_TASK DATA_:
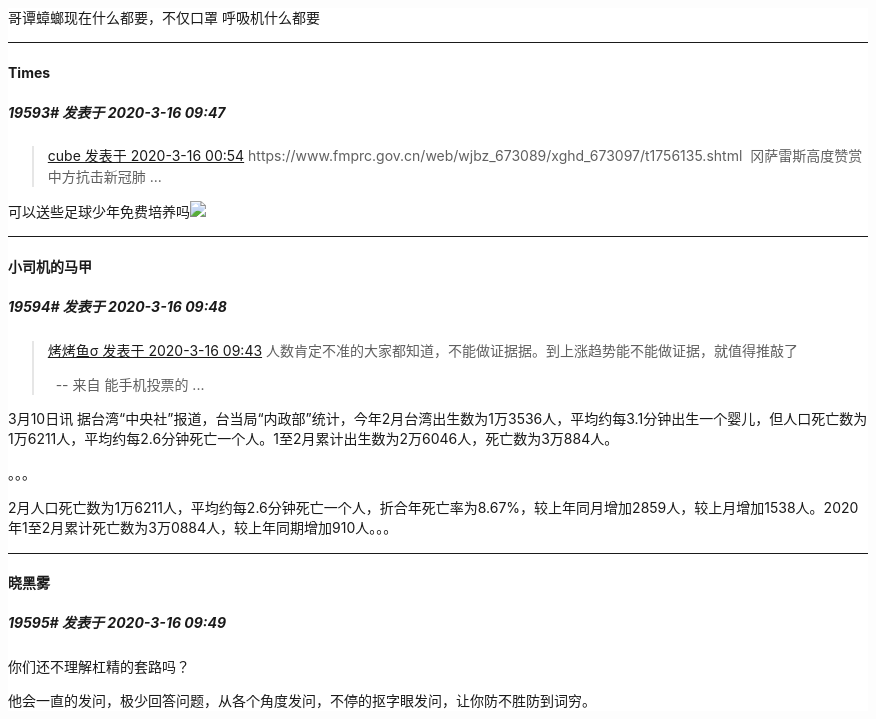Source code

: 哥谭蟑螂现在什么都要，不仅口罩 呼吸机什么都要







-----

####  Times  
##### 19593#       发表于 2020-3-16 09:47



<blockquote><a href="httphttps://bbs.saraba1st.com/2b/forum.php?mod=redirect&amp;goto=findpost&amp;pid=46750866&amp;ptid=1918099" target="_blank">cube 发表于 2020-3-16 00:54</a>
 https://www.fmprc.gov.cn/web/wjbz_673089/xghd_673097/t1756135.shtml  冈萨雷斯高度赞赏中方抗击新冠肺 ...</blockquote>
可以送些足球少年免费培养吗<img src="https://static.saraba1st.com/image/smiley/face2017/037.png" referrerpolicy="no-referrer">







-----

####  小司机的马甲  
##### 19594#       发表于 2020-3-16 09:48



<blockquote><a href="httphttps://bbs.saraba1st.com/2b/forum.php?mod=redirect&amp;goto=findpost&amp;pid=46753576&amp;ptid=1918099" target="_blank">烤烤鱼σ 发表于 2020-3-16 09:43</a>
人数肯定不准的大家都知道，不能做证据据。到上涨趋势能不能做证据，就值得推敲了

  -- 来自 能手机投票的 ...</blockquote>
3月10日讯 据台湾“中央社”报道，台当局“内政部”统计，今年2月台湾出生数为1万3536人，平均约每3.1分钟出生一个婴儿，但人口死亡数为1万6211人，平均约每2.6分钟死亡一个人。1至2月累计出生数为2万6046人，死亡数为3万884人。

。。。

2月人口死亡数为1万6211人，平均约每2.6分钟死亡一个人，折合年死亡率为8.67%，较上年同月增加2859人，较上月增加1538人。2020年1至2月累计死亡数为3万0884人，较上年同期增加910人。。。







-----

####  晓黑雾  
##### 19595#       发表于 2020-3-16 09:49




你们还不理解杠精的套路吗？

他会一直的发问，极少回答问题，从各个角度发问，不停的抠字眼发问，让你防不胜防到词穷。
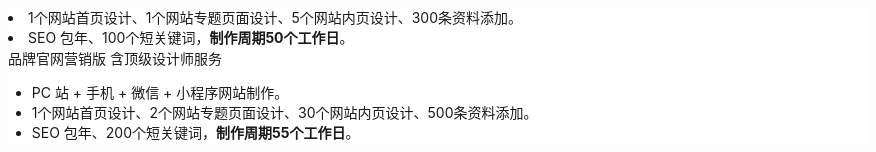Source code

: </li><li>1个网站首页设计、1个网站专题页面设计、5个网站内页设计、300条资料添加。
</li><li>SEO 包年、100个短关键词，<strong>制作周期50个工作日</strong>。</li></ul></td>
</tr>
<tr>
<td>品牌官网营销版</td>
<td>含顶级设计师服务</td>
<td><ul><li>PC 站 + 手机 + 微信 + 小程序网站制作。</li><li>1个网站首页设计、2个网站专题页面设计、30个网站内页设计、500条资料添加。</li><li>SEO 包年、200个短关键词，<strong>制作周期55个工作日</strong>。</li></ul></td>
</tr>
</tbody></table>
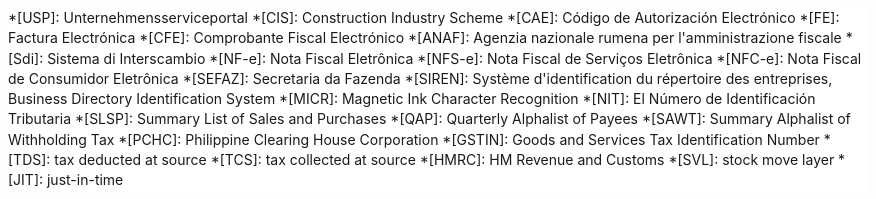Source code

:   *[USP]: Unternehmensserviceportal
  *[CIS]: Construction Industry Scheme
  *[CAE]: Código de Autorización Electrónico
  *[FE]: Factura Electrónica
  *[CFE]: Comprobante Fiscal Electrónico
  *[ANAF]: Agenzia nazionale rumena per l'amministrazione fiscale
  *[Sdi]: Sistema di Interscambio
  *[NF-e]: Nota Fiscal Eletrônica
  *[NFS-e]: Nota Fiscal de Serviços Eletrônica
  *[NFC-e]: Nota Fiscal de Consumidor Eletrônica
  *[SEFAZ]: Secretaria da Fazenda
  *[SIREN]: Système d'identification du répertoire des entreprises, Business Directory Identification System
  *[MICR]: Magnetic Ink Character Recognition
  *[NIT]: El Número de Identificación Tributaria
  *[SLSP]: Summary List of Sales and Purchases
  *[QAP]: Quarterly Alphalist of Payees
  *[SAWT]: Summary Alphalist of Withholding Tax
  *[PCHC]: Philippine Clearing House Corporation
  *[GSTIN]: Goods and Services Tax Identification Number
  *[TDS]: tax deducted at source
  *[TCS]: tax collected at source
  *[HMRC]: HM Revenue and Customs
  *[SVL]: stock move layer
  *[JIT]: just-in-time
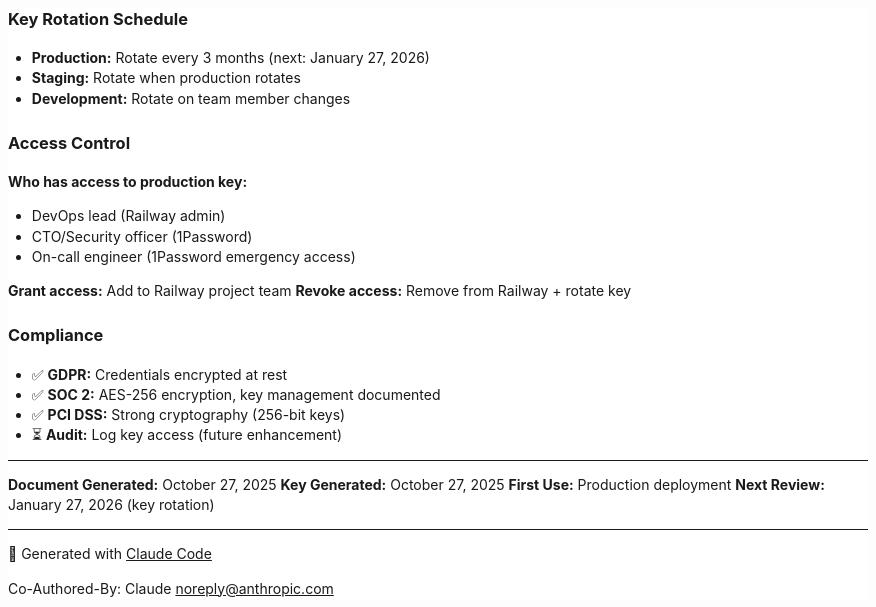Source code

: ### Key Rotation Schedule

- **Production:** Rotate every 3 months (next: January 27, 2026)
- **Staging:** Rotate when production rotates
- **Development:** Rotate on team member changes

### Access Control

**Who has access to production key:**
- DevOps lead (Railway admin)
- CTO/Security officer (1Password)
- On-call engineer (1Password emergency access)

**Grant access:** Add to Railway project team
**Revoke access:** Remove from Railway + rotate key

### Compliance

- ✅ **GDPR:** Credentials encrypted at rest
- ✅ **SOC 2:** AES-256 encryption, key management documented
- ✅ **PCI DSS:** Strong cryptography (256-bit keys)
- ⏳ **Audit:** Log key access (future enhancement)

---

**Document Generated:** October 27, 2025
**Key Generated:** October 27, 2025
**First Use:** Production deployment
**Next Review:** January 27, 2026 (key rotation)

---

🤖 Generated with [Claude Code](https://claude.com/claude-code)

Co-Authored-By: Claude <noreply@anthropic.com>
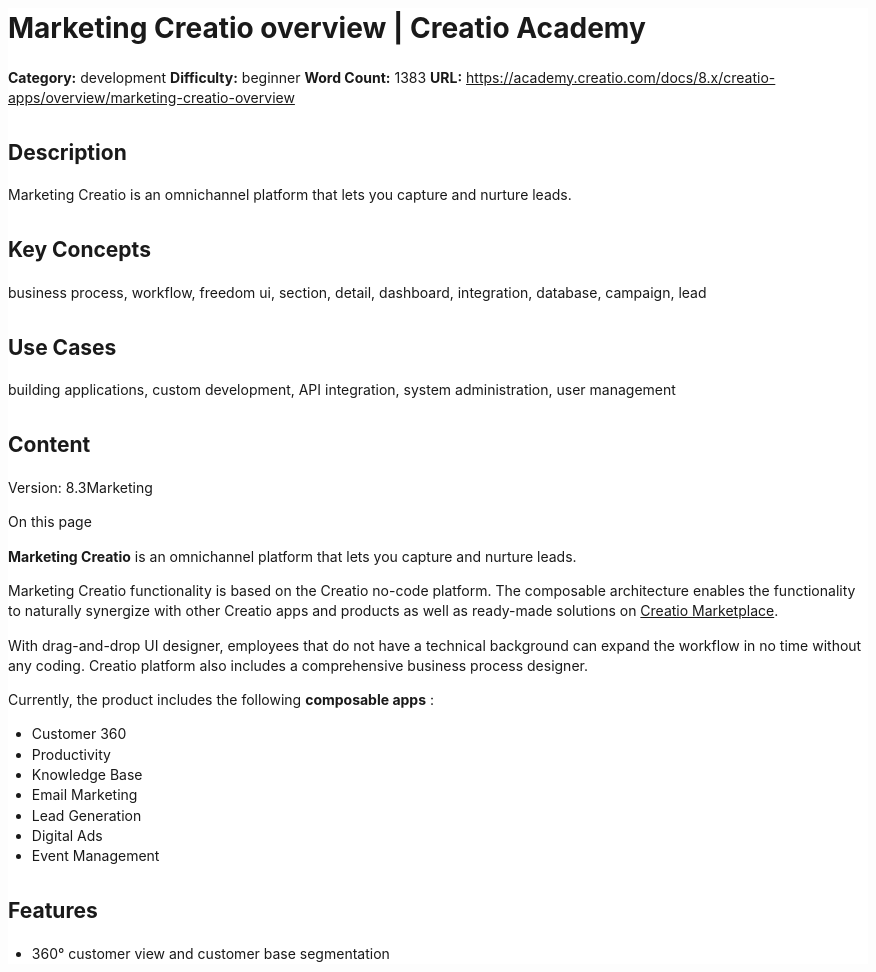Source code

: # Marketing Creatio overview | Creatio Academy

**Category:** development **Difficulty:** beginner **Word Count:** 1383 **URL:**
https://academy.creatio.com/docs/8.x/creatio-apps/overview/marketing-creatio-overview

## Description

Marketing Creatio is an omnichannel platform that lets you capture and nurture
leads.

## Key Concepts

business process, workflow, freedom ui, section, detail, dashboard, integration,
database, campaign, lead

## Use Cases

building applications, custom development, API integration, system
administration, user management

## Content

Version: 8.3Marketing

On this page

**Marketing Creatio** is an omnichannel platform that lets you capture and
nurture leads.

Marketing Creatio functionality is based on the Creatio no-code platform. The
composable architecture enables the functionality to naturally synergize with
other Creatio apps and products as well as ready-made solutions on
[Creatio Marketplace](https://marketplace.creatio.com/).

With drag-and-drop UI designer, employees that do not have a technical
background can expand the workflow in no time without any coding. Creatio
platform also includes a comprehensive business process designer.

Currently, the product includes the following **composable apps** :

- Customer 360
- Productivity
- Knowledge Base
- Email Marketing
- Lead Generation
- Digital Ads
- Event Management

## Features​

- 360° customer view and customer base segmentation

_YOUR ASSIGNMENT_:
With the pictures omitted, copy exactly the lines of the listing above starting at the line containing "发表于 2020-3-16 09:49" and ending at the line containing "of Withholding Tax", both included.

_RESPONSE TO THIS TASK_:
##### 19595#       发表于 2020-3-16 09:49




你们还不理解杠精的套路吗？

他会一直的发问，极少回答问题，从各个角度发问，不停的抠字眼发问，让你防不胜防到词穷。
Source code

: </li><li>1个网站首页设计、1个网站专题页面设计、5个网站内页设计、300条资料添加。
</li><li>SEO 包年、100个短关键词，<strong>制作周期50个工作日</strong>。</li></ul></td>
</tr>
<tr>
<td>品牌官网营销版</td>
<td>含顶级设计师服务</td>
<td><ul><li>PC 站 + 手机 + 微信 + 小程序网站制作。</li><li>1个网站首页设计、2个网站专题页面设计、30个网站内页设计、500条资料添加。</li><li>SEO 包年、200个短关键词，<strong>制作周期55个工作日</strong>。</li></ul></td>
</tr>
</tbody></table>
Source code

:   *[USP]: Unternehmensserviceportal
  *[CIS]: Construction Industry Scheme
  *[CAE]: Código de Autorización Electrónico
  *[FE]: Factura Electrónica
  *[CFE]: Comprobante Fiscal Electrónico
  *[ANAF]: Agenzia nazionale rumena per l'amministrazione fiscale
  *[Sdi]: Sistema di Interscambio
  *[NF-e]: Nota Fiscal Eletrônica
  *[NFS-e]: Nota Fiscal de Serviços Eletrônica
  *[NFC-e]: Nota Fiscal de Consumidor Eletrônica
  *[SEFAZ]: Secretaria da Fazenda
  *[SIREN]: Système d'identification du répertoire des entreprises, Business Directory Identification System
  *[MICR]: Magnetic Ink Character Recognition
  *[NIT]: El Número de Identificación Tributaria
  *[SLSP]: Summary List of Sales and Purchases
  *[QAP]: Quarterly Alphalist of Payees
  *[SAWT]: Summary Alphalist of Withholding Tax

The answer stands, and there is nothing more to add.